35 Jahre Steinmetz-Betrieb Borgwardt in Güstrow: Tradition trifft auf moderne Technik

Seit 35 Jahren steht der Name Borgwardt in Güstrow für präzise Steinmetzarbeiten – ein Handwerk, das sich zwischen traditioneller Fertigung und moderner Technologie stetig weiterentwickelt hat. In der Werkstatt in der Rostocker Chaussee setzt Steinmetzmeister Thomas Borgwardt konzentriert das Schrifteisen an einen Buchstaben auf einem Grabstein aus tiefschwarzem Granit. Mit ruhiger Hand entstehen feine Rillen, aus Linien werden Namen, Daten und bleibende Erinnerungen.

Vom Zufall zur Berufung: Die Anfänge eines Handwerksmeisters

Thomas Borgwardt kam eher zufällig zu seinem Beruf. Als Jugendlicher besuchte er den Stadtwirtschaftsbetrieb und beobachtete die Steinmetzen bei ihrer Arbeit. „Ich hatte von dem Beruf keine Ahnung, fand den Gedanken aber gut, bewarb mich und wurde als erster Lehrling angenommen“, erinnert sich der heute 62-Jährige. Nach seiner Lehre im Jahr 1982 leitete er später die Steinmetz-Abteilung und schloss 1990 den Meisterabschluss ab. „Trotzdem hätte ich nie gedacht, dass ich mal einen eigenen Betrieb haben könnte“, blickt Borgwardt zurück.

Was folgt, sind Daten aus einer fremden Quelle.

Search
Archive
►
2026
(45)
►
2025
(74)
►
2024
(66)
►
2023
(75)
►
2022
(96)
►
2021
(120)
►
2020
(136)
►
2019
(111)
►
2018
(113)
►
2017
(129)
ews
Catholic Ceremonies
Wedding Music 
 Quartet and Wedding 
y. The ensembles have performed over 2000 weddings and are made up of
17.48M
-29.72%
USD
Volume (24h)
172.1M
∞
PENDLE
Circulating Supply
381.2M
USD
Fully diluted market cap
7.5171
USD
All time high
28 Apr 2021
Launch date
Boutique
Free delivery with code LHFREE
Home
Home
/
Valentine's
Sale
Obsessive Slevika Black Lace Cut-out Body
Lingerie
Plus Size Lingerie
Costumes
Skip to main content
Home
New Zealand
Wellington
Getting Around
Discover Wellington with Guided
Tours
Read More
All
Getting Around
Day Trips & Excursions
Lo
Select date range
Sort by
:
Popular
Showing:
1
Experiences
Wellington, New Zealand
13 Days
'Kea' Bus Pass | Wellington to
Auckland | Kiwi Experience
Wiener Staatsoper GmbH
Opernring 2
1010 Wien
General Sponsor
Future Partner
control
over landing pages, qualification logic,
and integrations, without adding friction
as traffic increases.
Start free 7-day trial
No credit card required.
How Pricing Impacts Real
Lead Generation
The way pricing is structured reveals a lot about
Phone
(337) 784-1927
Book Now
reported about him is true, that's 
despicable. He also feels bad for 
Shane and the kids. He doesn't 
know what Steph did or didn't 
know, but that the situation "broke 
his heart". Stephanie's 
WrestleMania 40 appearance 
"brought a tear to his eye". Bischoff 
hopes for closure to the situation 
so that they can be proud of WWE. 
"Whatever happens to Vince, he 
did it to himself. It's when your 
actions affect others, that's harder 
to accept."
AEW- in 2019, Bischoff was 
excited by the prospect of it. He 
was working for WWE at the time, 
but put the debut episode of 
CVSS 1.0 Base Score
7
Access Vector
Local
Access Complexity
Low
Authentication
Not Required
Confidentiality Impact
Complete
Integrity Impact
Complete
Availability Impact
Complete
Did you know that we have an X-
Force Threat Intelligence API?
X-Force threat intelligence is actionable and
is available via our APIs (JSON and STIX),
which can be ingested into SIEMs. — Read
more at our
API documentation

Doch nur ein Jahr später, am 2. Januar 1991, wagte er den Schritt in die Selbstständigkeit – mitten in der turbulenten Zeit des politischen Umbruchs. „Ich war noch im VEB Stadtwirtschaft, verdiente dort mein Geld und sollte schon etwas Neues als privater Unternehmer anfangen? Das war schon verrückt“, erzählt er. Der Übergang gelang dank der Unterstützung durch seine Familie, insbesondere seiner Frau Andrea und seines Schwiegervaters Hans-Helmut Schmidt. Mit einem kleinen Kredit und viel Eigenleistung entstand nach und nach das Firmengebäude mit Büro, Werkstatt und Sanitärbereich.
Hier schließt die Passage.